### [Entries provided]
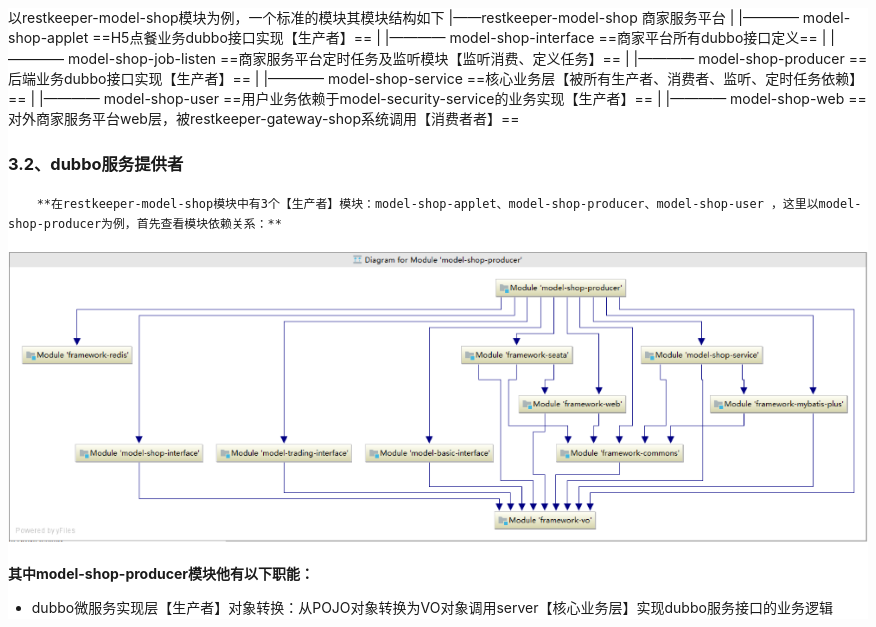 以restkeeper-model-shop模块为例，一个标准的模块其模块结构如下
|——restkeeper-model-shop	商家服务平台
|
|———— model-shop-applet			 ==H5点餐业务dubbo接口实现【生产者】==
|
|———— model-shop-interface  	   ==商家平台所有dubbo接口定义==
|
|———— model-shop-job-listen	    ==商家服务平台定时任务及监听模块【监听消费、定义任务】==
|
|———— model-shop-producer        ==后端业务dubbo接口实现【生产者】==
|
|———— model-shop-service            ==核心业务层【被所有生产者、消费者、监听、定时任务依赖】==
|
|———— model-shop-user                ==用户业务依赖于model-security-service的业务实现【生产者】==
|
|———— model-shop-web                ==对外商家服务平台web层，被restkeeper-gateway-shop系统调用【消费者者】==

### **3.2、dubbo服务提供者**

		**在restkeeper-model-shop模块中有3个【生产者】模块：model-shop-applet、model-shop-producer、model-shop-user ，这里以model-shop-producer为例，首先查看模块依赖关系：**

![SpringBoot-Dubbo-5.png](img/SpringBoot-Dubbo-5.png)

**其中model-shop-producer模块他有以下职能：**

- dubbo微服务实现层【生产者】对象转换：从POJO对象转换为VO对象调用server【核心业务层】实现dubbo服务接口的业务逻辑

### [Task brief]
Your task is to copy each line of the material that contains the word "核心业务层".

### [Answer space]
|———— model-shop-service            ==核心业务层【被所有生产者、消费者、监听、定时任务依赖】==
- dubbo微服务实现层【生产者】对象转换：从POJO对象转换为VO对象调用server【核心业务层】实现dubbo服务接口的业务逻辑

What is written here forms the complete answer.